The above is compounded by the fact that I don't eat out at 'fine dining establishments' on a regular basis. The money thing again. It occurs to me that part of why I get annoyed with the Slow Food Movement is that they're approaching food like chefs, whereas I have to approach it like a working woman who cooks, and our perspectives are too far out of alignment. It's like they're speaking Esperanto, while I'm still pounding rocks together. But that's another problem.
So 'Top Chef' baffles me more than it inspires me, and I didn't spend a whole lot of time paying close attention to most of what went on, though I did watch the Thanksgiving dinner episode because Anthony Bourdain was the guest judge (and he did not disappoint. There was a splendid moment when, after being presented with a plate of 3 white mushy starchy things, Bourdain turned to Colicchio and asked 'What kind of crackhouse are you running here?')

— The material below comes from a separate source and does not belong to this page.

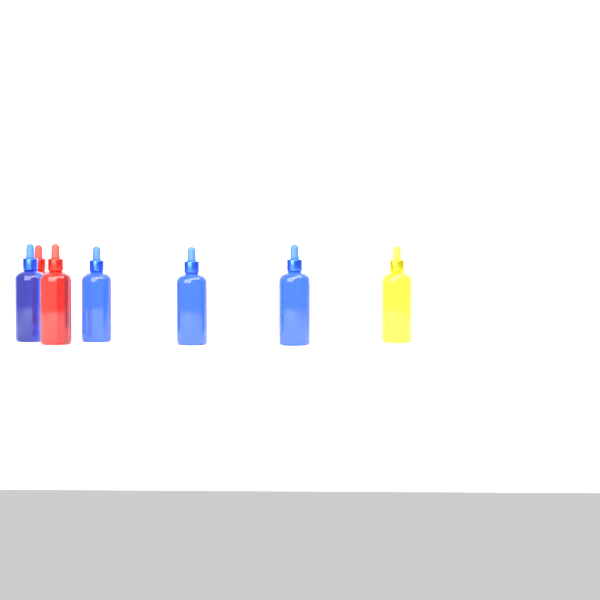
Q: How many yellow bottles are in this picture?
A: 1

But yeah ... baffled. The instructions were to create a 'cutting edge' Thanksgiving dinner, incorporating the flavours of traditional Thanksgiving with avant-garde techniques and presentations. And while I can grasp 'avant-garde' in the context of fashion, I am unclear as to what that means in the realm of food.
I do get that sous-vide and 'foams' are currently trendy. Though I have pinned down that the whole sous-vide thing reminds me entirely too much of the old Daisy Seal-a-Meals of the late 70s and early 80s, and that's part of why I can't take it seriously. And foams are just silly. Flavoured air makes about as much sense as the 'three artfully arranged green beans with a drizzle of sauce' platings of the '80s.
But I could still sorta get why cranberry foam and sous-vide roulades were deemed acceptably cutting edge. The trendiness of the technique was what carried those things. The rest of it though -- really hard for me to tell what was going to meet that 'avant-garde' mark. Or how, if it wasn't, you could have improved it. Or at least made it cutting edge. The mushroom soup prepared by one contestant was deemed the best dish of the night, but it wasn't considered 'cutting edge.' What makes a mushroom soup cutting edge, anyway?
Likewise the whole dessert thing left me a little confused. I understood the critique that people have been offering flavoured crèmes brulées in restaurants for at least 10 years now, so pumpkin crème brulée did not meet the criteria. But what would be sufficiently avant-garde? If I put a tiny portion of pumpkin custard in an espresso cup and served it on a square plate with a shortbread petticoat tail and a small dollop of whipped cream and called it a deconstructed pumpkin pie, would that work? (I could even build up a whole case for the petticoat tail recalling the shape of a slice of traditional pumpkin pie and possibly make myself look witty. Or like I was trying too hard).
Would it help if instead of generic pumpkin, I used some kind of obscure heirloom squash? Limited my spice palette to, say, nutmeg? Spiced the whipped cream instead of the custard? What are the rules here, anyway?